◆ **What you need to do**
In the listing that follows, how many lines contain the string "above"? Provide only the number.

(Dataset records Opens)

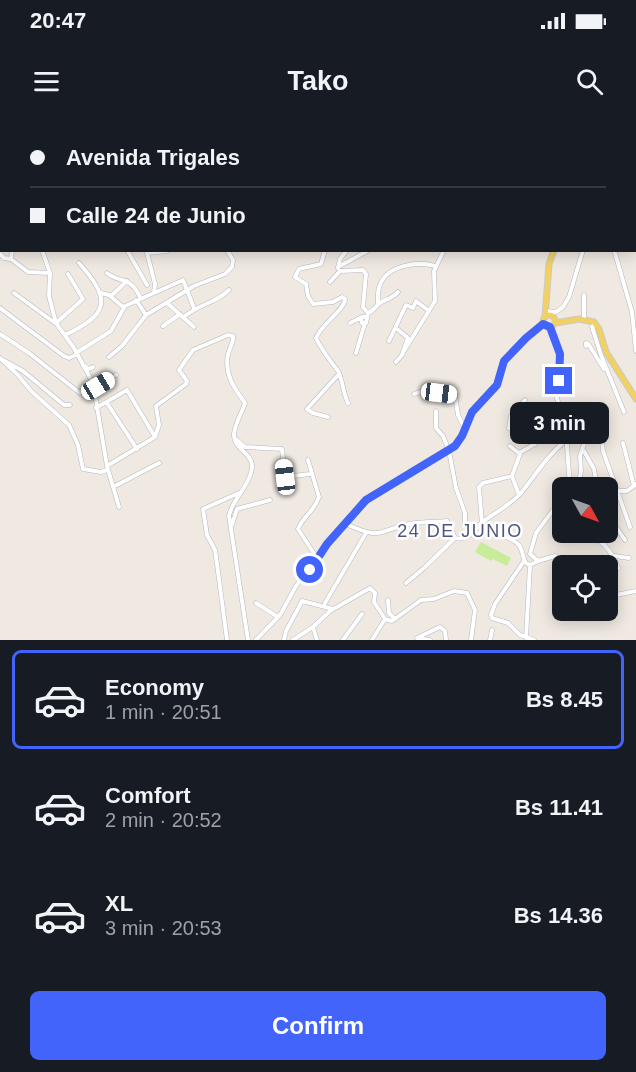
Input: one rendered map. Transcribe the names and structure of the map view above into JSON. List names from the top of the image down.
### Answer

(Dataset records Closes)
(Dataset records Opens)

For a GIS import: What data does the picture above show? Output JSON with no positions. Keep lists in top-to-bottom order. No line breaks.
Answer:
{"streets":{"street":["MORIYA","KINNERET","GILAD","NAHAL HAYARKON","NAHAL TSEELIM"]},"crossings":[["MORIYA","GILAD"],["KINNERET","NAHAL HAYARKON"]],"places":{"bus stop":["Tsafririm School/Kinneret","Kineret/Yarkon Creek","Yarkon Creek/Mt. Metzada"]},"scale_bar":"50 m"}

(Dataset records Closes)

◆ **Finished task**
2